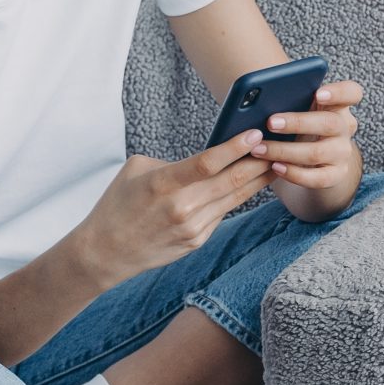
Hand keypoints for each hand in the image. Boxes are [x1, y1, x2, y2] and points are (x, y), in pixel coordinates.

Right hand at [73, 132, 273, 285]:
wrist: (104, 252)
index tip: (256, 132)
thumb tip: (208, 156)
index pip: (207, 162)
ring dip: (256, 179)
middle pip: (231, 181)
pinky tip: (251, 183)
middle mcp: (181, 207)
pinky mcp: (197, 241)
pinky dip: (237, 196)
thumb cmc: (118, 203)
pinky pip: (222, 212)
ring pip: (234, 198)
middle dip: (258, 161)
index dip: (235, 147)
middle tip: (278, 144)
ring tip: (275, 161)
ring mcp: (192, 228)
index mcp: (163, 183)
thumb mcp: (136, 169)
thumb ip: (173, 162)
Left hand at [248, 78, 363, 190]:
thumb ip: (286, 101)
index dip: (338, 92)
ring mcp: (342, 152)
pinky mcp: (336, 175)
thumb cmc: (297, 126)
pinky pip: (317, 178)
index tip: (318, 93)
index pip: (351, 92)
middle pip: (329, 123)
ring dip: (285, 151)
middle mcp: (344, 127)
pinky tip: (275, 167)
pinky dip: (294, 173)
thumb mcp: (296, 110)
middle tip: (270, 122)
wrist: (310, 160)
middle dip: (298, 122)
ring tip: (259, 149)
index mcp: (337, 104)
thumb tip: (256, 101)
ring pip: (318, 152)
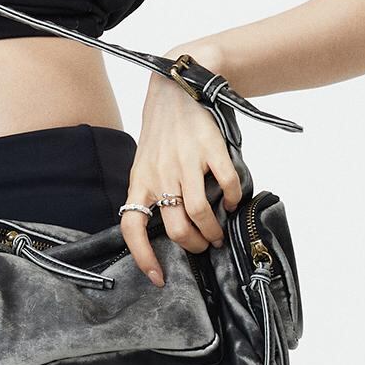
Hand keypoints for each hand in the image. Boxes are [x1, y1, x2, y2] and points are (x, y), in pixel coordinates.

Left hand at [119, 47, 243, 287]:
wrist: (178, 86)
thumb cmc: (163, 131)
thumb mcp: (147, 162)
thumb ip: (154, 191)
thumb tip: (170, 228)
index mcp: (140, 180)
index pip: (132, 227)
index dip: (143, 257)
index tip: (158, 278)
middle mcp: (160, 174)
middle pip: (175, 228)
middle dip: (193, 246)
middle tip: (204, 246)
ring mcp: (185, 161)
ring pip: (198, 213)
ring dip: (213, 230)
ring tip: (218, 233)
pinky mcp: (209, 148)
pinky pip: (225, 184)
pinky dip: (232, 199)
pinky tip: (232, 200)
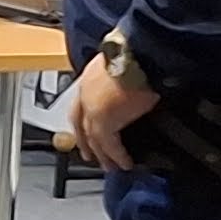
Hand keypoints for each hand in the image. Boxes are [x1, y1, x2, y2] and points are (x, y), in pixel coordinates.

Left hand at [67, 55, 156, 170]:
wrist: (139, 56)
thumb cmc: (138, 54)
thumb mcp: (125, 64)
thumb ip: (122, 78)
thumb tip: (135, 84)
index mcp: (90, 77)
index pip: (81, 102)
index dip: (83, 118)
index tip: (86, 130)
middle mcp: (86, 93)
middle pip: (80, 124)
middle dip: (85, 141)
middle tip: (90, 155)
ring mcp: (92, 108)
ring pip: (93, 138)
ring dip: (102, 154)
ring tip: (110, 165)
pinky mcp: (104, 121)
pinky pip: (109, 145)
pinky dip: (117, 155)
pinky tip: (124, 163)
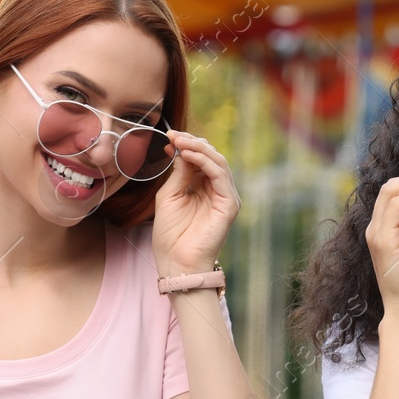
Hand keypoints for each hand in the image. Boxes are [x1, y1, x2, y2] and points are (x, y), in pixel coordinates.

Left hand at [151, 131, 237, 276]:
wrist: (176, 262)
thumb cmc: (170, 235)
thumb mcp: (169, 196)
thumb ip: (179, 174)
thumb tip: (181, 149)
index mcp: (203, 188)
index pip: (201, 159)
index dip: (187, 145)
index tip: (169, 137)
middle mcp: (217, 191)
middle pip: (212, 156)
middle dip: (192, 142)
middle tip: (174, 136)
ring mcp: (225, 197)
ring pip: (218, 162)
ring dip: (198, 148)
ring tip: (180, 142)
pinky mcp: (229, 204)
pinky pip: (220, 175)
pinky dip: (205, 161)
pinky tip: (188, 155)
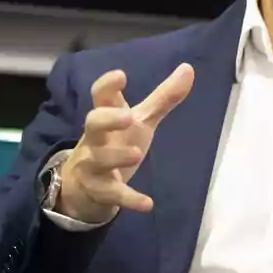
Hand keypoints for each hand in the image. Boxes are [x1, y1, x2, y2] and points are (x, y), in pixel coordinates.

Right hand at [57, 63, 193, 222]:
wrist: (83, 186)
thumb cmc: (115, 143)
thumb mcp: (140, 121)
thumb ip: (163, 98)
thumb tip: (188, 68)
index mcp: (107, 116)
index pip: (100, 96)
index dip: (107, 85)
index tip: (121, 75)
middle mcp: (96, 138)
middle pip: (92, 123)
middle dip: (107, 119)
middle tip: (128, 116)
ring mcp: (94, 165)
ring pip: (99, 160)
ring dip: (116, 156)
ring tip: (137, 154)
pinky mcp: (99, 190)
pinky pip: (112, 195)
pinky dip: (129, 199)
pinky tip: (147, 204)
□ □ □ □
--- YOUR INSTRUCTIONS ---
Output each line of the listing above, word for word, from the one holding "ring pip: (218, 162)" through the last line, both included; omit the pictures.

--- ANSWER SECTION ---
ring pip: (218, 162)
ring dip: (198, 148)
ring tip: (180, 142)
pinky mcp: (229, 204)
pinky pip: (220, 175)
pinky dip: (205, 161)
pinky tip: (188, 155)
Hand keypoints for each hand in the image. Boxes are [x1, y1, x2, y2] and points are (x, y), in pixel coordinates.

Right hand at [57, 63, 193, 222]:
wrist: (83, 186)
thumb cmc: (115, 143)
thumb mcp: (140, 121)
thumb ip: (163, 98)
thumb tip: (188, 68)
index mcp: (107, 116)
index pip: (100, 96)
index dip: (107, 85)
index tip: (121, 75)
middle mcp: (96, 138)
middle pip: (92, 123)
middle dip: (107, 119)
middle tip: (128, 116)
ring mcp: (94, 165)
ring pip: (99, 160)
ring dip: (116, 156)
ring tip: (137, 154)
pinky mcp: (99, 190)
pinky pip: (112, 195)
pinky dip: (129, 199)
pinky tip: (147, 204)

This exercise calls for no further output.